PROBLEM DETAILS:
Using the listing below, copy exactly the lines from the one containing "402 Fisheries in" to the one containing "Figure 25-2: Pitcairn", both lines included, and no others.

═════ DATA EXTRACTS ═════

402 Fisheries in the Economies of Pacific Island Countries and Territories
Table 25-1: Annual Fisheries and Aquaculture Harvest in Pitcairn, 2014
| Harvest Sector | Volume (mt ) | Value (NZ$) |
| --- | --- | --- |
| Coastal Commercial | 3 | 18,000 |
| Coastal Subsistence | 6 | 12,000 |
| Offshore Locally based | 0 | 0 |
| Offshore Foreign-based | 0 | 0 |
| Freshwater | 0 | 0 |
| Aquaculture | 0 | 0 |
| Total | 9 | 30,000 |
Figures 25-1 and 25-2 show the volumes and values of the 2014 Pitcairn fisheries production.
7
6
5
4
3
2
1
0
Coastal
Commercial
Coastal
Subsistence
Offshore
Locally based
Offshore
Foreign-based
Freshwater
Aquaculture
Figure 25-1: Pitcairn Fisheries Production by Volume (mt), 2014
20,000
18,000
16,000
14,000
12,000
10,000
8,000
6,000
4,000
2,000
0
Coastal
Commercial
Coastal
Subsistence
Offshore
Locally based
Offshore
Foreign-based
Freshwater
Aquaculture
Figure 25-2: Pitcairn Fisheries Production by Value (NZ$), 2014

═════
═════ DATA EXTRACTS ═════

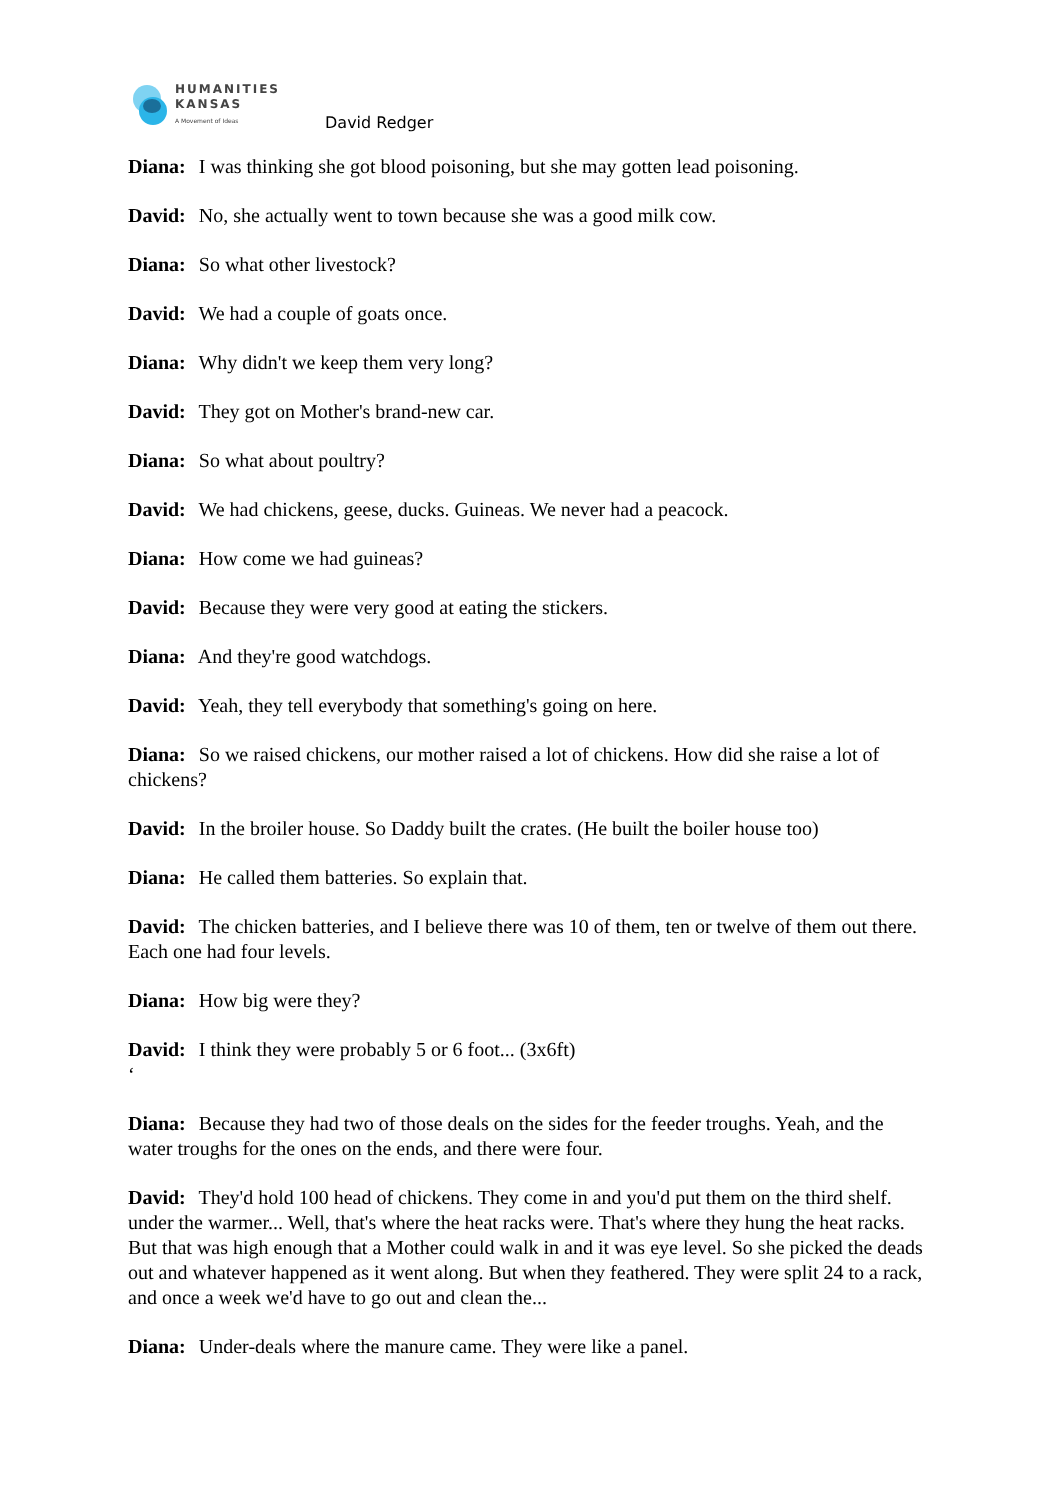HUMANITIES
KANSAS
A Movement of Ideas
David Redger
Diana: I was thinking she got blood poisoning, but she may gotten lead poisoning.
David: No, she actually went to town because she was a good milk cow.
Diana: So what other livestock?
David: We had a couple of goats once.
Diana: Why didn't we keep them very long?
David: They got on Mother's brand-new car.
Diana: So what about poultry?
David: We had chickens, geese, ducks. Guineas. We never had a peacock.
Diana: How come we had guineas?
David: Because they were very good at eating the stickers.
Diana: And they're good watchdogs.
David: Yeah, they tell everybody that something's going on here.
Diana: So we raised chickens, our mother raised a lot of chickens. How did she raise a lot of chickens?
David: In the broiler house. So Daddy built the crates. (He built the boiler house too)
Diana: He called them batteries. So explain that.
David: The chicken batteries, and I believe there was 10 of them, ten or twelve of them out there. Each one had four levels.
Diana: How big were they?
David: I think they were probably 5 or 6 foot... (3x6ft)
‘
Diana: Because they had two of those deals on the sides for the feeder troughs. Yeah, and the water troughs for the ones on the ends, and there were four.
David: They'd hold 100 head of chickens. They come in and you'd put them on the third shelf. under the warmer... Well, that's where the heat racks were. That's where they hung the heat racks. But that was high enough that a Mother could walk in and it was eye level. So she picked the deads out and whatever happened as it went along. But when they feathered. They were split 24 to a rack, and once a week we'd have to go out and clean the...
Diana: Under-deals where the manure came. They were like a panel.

═════
═════ DATA EXTRACTS ═════

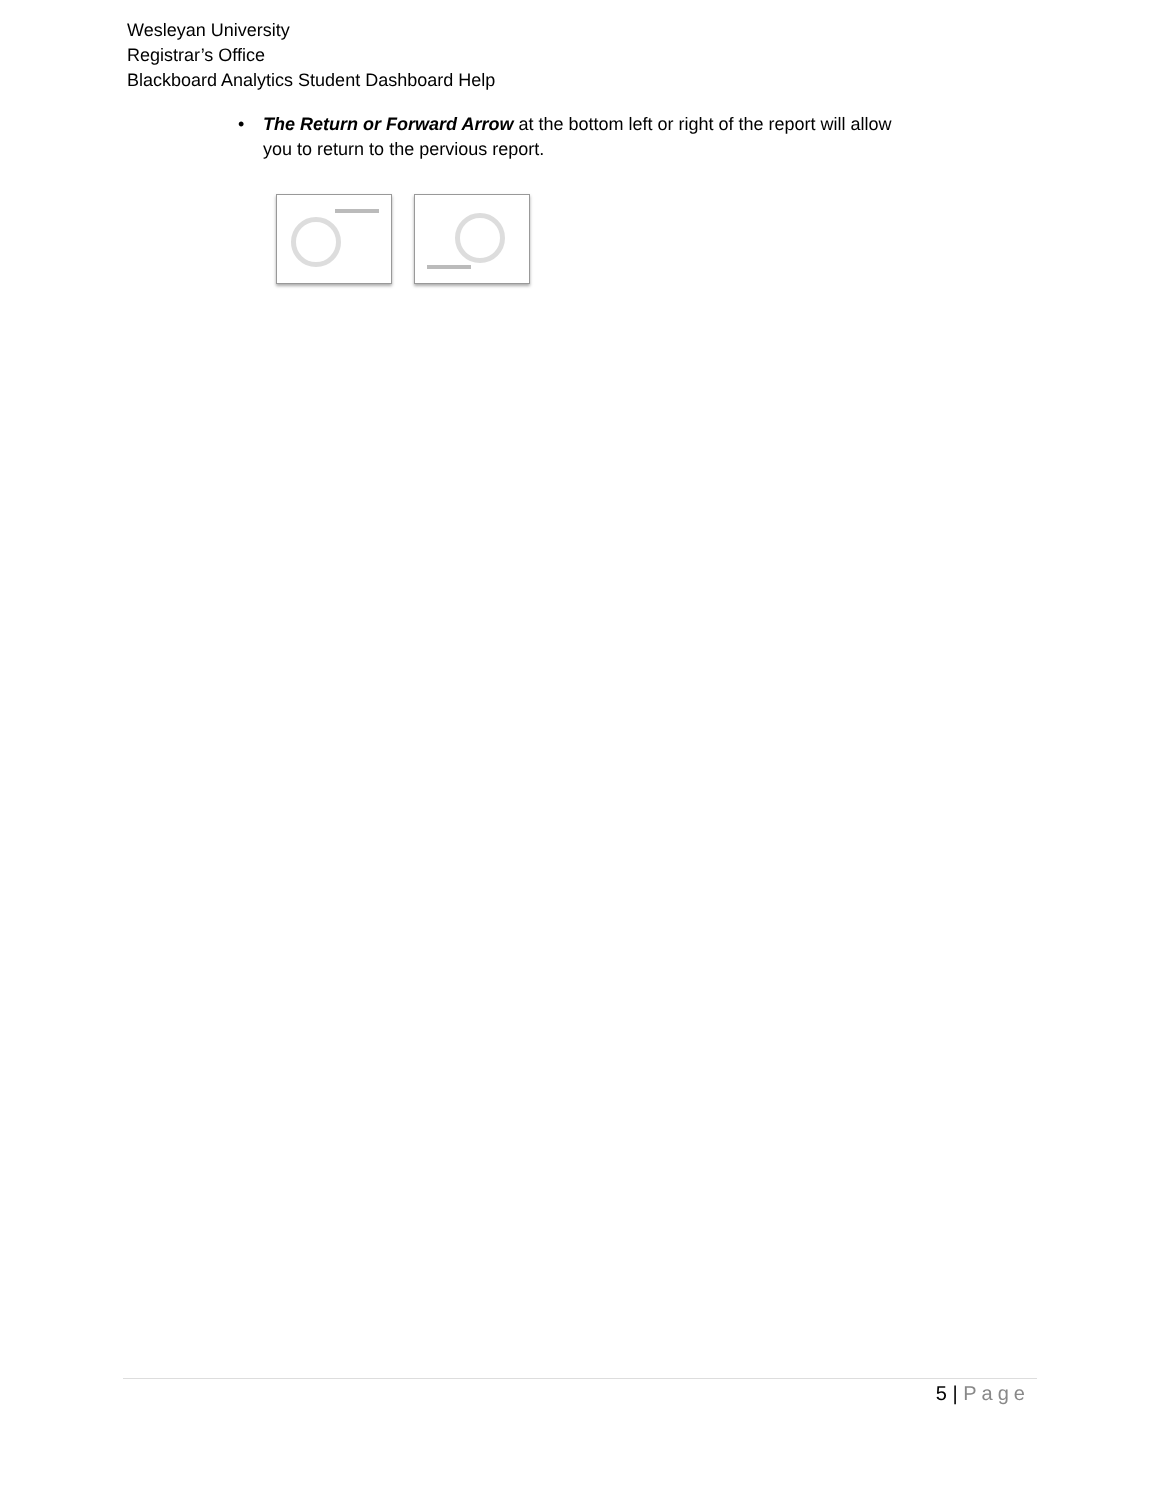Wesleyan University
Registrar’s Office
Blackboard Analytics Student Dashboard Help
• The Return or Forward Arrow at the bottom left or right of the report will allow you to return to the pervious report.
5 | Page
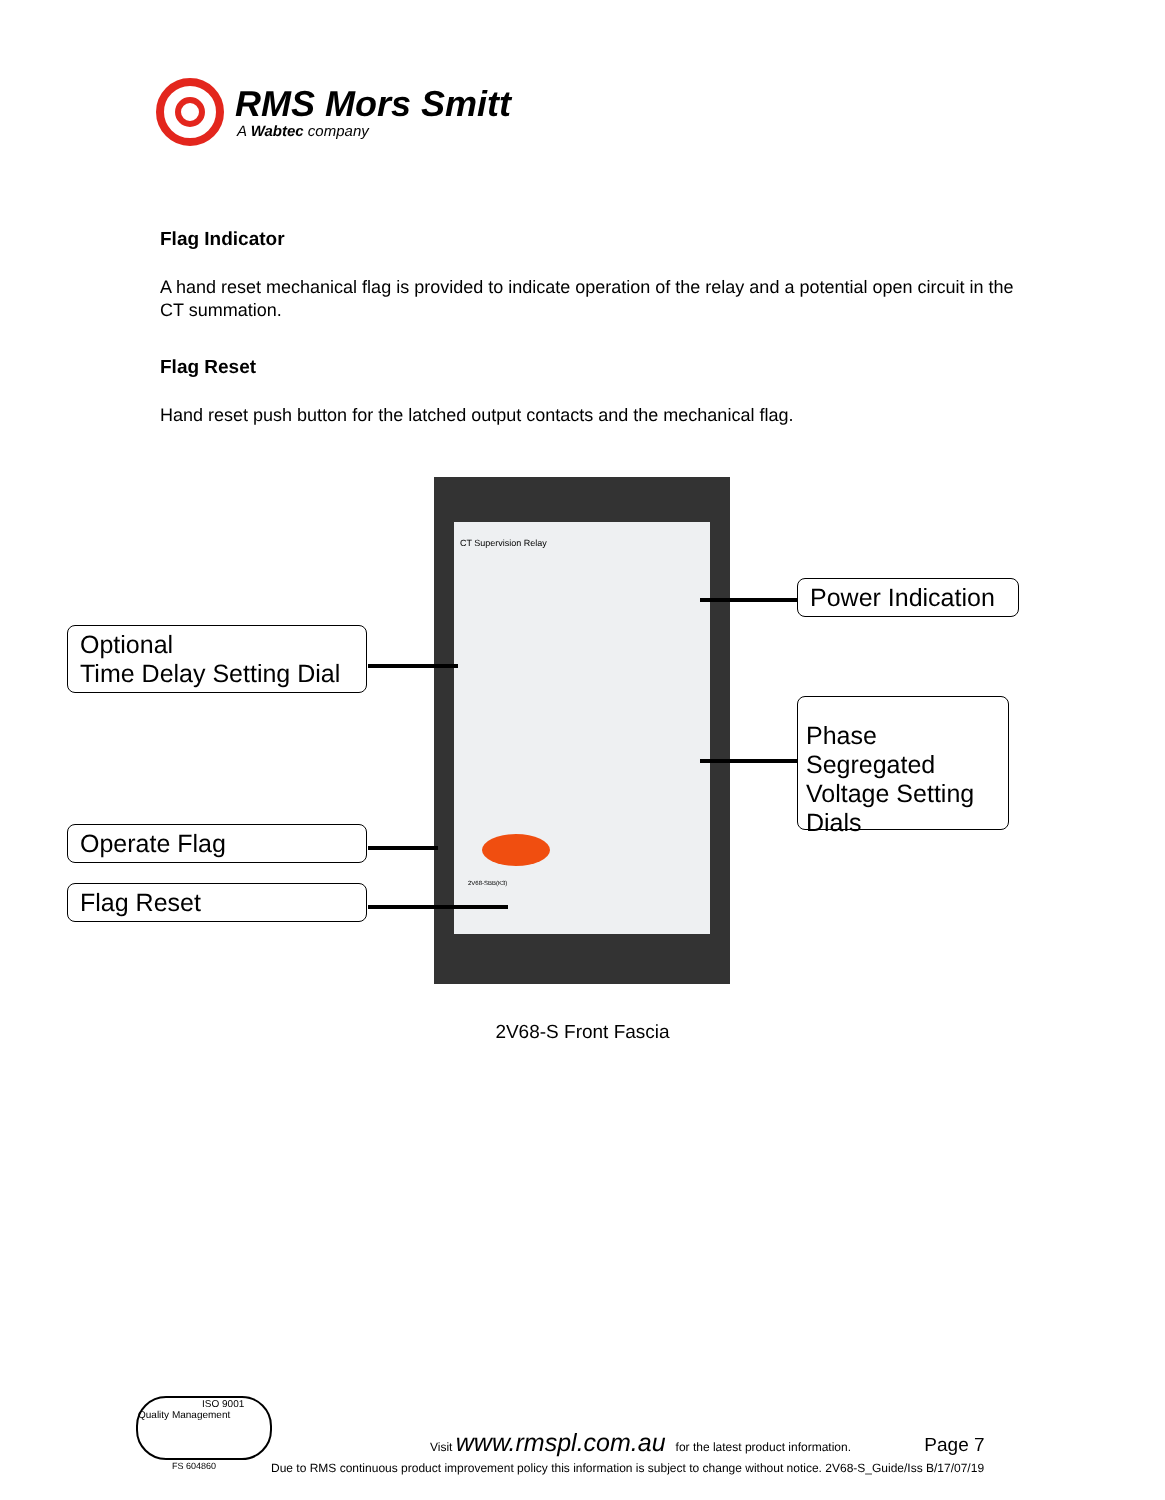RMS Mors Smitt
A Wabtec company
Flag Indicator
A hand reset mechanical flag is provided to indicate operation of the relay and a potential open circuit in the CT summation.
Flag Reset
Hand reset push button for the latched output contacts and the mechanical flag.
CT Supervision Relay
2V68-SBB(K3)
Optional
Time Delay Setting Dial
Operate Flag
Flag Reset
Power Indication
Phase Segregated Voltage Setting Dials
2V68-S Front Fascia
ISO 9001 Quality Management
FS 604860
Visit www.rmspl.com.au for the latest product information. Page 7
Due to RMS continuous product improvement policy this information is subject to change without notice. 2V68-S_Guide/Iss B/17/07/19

═════

RESULT OF THE TASK:
402 Fisheries in the Economies of Pacific Island Countries and Territories
Table 25-1: Annual Fisheries and Aquaculture Harvest in Pitcairn, 2014
| Harvest Sector | Volume (mt ) | Value (NZ$) |
| --- | --- | --- |
| Coastal Commercial | 3 | 18,000 |
| Coastal Subsistence | 6 | 12,000 |
| Offshore Locally based | 0 | 0 |
| Offshore Foreign-based | 0 | 0 |
| Freshwater | 0 | 0 |
| Aquaculture | 0 | 0 |
| Total | 9 | 30,000 |
Figures 25-1 and 25-2 show the volumes and values of the 2014 Pitcairn fisheries production.
7
6
5
4
3
2
1
0
Coastal
Commercial
Coastal
Subsistence
Offshore
Locally based
Offshore
Foreign-based
Freshwater
Aquaculture
Figure 25-1: Pitcairn Fisheries Production by Volume (mt), 2014
20,000
18,000
16,000
14,000
12,000
10,000
8,000
6,000
4,000
2,000
0
Coastal
Commercial
Coastal
Subsistence
Offshore
Locally based
Offshore
Foreign-based
Freshwater
Aquaculture
Figure 25-2: Pitcairn Fisheries Production by Value (NZ$), 2014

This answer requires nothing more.